By Pam Hersh
In honor of Valentine’s Day, I declare my love for something that has sustained and inspired me during the darkest days of the pandemic: my morning cup of coffee.
I value not only the caffeine and flavor of the coffee that keeps me awake through countless Zoom meetings, but also the ritual of going to one of Princeton’s fine coffeehouses and conversing with the friendly baristas who know what I want on those days when I am too sleep-deprived to speak coherently.
My friends say I should make my own coffee – that it is not worth the COVID risk at my advanced age to expose myself to other breathing humans in a closed space. Undaunted, I don my two masks, two sweatshirt hoods, two coats, sunglasses and, looking like a hazardous waste handler, I venture forth into the risky, germ-filled world of waiting in line for my coffee.
I heart two particular Starbucks baristas Ryan Gaynor and Eleni Kamenakis, who sprinkle my coffee with the sheer joy they radiate at doing their job. Their energy and upbeat nature has made them stars at Starbucks; he is a shift supervisor at the Nassau Street Princeton store, she is a shift supervisor in the Lawrenceville store. When they worked together at the Princeton store, their intensely positive, but never annoying, demeanor rallied me even on those days when I entered the store in my most apocalyptic frame of mind.
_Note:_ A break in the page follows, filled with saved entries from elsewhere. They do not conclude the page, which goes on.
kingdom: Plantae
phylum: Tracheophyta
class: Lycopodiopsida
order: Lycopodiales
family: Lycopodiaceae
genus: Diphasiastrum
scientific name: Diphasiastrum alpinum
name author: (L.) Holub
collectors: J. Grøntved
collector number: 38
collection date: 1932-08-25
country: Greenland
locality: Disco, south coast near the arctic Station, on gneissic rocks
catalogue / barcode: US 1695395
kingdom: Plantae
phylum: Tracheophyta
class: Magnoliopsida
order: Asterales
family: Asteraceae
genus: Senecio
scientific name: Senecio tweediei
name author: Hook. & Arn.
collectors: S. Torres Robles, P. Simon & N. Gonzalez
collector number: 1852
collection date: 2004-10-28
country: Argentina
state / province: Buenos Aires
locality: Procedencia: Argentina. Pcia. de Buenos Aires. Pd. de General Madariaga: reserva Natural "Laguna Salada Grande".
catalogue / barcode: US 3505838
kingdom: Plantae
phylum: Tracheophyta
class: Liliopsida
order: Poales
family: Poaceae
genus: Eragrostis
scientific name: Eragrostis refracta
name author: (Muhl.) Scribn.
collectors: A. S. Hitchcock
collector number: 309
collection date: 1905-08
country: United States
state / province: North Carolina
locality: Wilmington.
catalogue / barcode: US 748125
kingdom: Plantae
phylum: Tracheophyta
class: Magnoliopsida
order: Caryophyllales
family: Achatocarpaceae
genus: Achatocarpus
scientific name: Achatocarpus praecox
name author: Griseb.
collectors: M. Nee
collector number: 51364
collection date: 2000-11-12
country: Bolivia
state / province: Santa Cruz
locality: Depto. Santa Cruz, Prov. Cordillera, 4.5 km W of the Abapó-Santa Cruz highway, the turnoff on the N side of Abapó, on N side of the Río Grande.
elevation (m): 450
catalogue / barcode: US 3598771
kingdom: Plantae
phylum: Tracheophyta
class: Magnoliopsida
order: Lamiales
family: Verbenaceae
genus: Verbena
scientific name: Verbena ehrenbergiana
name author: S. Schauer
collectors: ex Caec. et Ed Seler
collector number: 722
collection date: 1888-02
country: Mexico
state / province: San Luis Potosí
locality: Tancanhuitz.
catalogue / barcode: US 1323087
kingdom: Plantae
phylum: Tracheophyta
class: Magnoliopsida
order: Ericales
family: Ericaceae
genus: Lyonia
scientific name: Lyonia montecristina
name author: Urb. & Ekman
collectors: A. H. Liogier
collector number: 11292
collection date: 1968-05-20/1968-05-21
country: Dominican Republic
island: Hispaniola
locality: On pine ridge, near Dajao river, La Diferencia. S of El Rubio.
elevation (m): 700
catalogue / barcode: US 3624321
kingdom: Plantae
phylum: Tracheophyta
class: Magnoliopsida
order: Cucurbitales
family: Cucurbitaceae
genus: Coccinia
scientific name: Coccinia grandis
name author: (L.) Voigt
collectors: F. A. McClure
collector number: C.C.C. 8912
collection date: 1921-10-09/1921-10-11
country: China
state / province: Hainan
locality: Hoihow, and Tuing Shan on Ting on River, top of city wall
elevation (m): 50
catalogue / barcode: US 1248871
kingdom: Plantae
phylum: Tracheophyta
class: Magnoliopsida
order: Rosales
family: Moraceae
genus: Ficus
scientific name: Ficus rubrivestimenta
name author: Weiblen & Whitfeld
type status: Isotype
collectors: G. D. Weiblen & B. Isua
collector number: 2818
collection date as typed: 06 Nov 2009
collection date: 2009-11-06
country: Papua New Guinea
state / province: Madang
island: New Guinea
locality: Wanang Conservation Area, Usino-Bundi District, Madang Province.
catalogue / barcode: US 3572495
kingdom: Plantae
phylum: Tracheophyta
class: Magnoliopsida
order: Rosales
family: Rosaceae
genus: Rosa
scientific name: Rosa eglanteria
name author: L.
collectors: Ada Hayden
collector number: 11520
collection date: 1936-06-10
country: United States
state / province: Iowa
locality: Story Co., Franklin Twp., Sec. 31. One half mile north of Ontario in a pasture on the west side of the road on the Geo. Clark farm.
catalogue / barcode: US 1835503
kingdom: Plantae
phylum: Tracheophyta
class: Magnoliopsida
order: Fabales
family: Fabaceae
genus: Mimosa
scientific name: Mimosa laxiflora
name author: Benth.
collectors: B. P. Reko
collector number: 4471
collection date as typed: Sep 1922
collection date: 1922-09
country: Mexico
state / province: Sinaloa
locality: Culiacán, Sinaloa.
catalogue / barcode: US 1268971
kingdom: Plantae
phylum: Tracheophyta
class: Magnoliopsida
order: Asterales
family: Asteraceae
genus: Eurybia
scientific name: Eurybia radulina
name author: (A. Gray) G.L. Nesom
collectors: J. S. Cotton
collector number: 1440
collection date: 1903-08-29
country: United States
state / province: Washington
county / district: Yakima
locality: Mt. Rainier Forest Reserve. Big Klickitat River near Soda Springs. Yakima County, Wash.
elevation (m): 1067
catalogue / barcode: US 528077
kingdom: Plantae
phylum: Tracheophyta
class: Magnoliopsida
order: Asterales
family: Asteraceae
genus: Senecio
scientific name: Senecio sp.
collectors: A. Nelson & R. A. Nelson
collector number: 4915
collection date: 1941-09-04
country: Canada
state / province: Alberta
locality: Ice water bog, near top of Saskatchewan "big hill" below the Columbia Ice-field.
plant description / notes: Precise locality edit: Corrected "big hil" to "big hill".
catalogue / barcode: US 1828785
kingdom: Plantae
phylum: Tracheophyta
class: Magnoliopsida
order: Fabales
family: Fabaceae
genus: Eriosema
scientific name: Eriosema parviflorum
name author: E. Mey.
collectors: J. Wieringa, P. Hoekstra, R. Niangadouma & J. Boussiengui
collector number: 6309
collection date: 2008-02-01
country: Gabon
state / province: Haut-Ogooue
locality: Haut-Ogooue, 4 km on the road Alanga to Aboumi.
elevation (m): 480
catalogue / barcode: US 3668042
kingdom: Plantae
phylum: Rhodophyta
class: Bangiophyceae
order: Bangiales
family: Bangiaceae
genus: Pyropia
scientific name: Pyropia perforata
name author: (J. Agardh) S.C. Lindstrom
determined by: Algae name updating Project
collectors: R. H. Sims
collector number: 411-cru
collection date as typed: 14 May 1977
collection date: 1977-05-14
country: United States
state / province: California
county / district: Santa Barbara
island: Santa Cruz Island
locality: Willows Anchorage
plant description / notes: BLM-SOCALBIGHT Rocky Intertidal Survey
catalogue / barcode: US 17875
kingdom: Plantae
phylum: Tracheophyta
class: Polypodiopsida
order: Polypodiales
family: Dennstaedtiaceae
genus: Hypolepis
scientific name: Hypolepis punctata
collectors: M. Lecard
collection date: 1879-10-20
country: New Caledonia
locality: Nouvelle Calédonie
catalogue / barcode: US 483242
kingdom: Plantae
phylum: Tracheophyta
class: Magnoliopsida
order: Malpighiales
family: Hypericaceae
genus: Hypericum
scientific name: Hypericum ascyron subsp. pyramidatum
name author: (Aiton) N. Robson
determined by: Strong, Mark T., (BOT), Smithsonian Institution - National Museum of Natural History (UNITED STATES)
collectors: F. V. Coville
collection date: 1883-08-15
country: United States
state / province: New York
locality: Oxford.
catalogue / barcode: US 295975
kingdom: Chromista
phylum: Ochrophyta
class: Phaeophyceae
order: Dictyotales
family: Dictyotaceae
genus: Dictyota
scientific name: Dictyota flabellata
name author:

Best of all for a happy Valentine’s Day story is the fact that Ryan and Eleni are not only “partners” at Starbucks, but also partners in life. Describing their relationship in the verbiage of a coffee bean, I would say that they are a rich, exuberant blend with earthy notes.
“Notes” is the right word here, because they did not meet at Starbucks, but rather at Westminster Choir College in Princeton. “We met as freshmen at Westminster and got together that year. Although Eleni finished her degree with a Bachelor of Arts in arts and music, I unfortunately was only able to complete two years of schooling before life circumstances led me to withdraw from school,” Ryan said.
Shortly afterward, he began working for Starbucks; he was with the company for several years before Eleni, who was pursuing a career in modeling and vocal music, applied for a job.
“She was hired at Princeton when I was temporarily working in another store, and when I eventually transferred back to Princeton, our relationship entered another new chapter.
It was great seeing how compatible we were as far as our work ethic and interactions with customers,” although watching men who flirted with Eleni was a little hard to take, as Ryan became more and more attached to her, Ryan said.
Right before the pandemic hit, Eleni left for California to pursue modeling and acting. She was able to take a chance on her career, because Starbucks was her professional security blanket and hired her as a barista in one of its California stores.
Ryan was considering following her to the West Coast, when a new challenge entered their relationship – the pandemic, turning everything upside down.
Eleni’s mother in New Jersey contracted COVID-19, and Eleni decided she had to move back to New Jersey to be close to her friends and family at this time of uncertainty and confusion.
COVID then made the two 20-something baristas personal partners, when they decided to live together. Even though the Princeton store was closed for several weeks, the company sustained the employees with “catastrophe pay” that also guaranteed their health insurance. When the Princeton store reopened, both Eleni and Ryan greeted me with their characteristic ebullience, a new glint in their eyes, and a sparkle on Eleni’s finger. They were engaged and exhibited a determination to not just survive, but also thrive in this COVID era.
In spite of a chaotic world that has managed to exhaust me, the two of them are upbeat about their futures.
“I am a performer at heart. … I’ve always had a deep fascination for the arts and their history. I find such beauty in the creation of culture, and strive to understand what influences it,” Eleni said.
Ryan, with s similarly expansive and positive vision of his future, sees himself investing in a Starbucks career, while finishing his college education.
“At Westminster, I never saw myself as a performer or musician, but more as a teacher and appreciator of music. I love learning, and the flexibility of a Starbucks career may facilitate my being able to go to school and follow Eleni wherever she goes to pursue her dream,” he said.
I fretted about one major Starbucks-related incompatibility in their relationship: it’s coffee.
Ryan likes the dark roasted Sumatra and Komodo beans that are my personal favorites.
Eleni prefers the Blond Roast Veranda blend, described as “toasted malt and baking
To accommodate each of them, their wedding “sometime in 2022” will feature both blends.
Reflecting this new dimension of their relationship, I have to expand my coffee-bean description of this couple’s relationship to: “a rich, exuberant, sweet, but
complex blend with earthy and spicy notes.”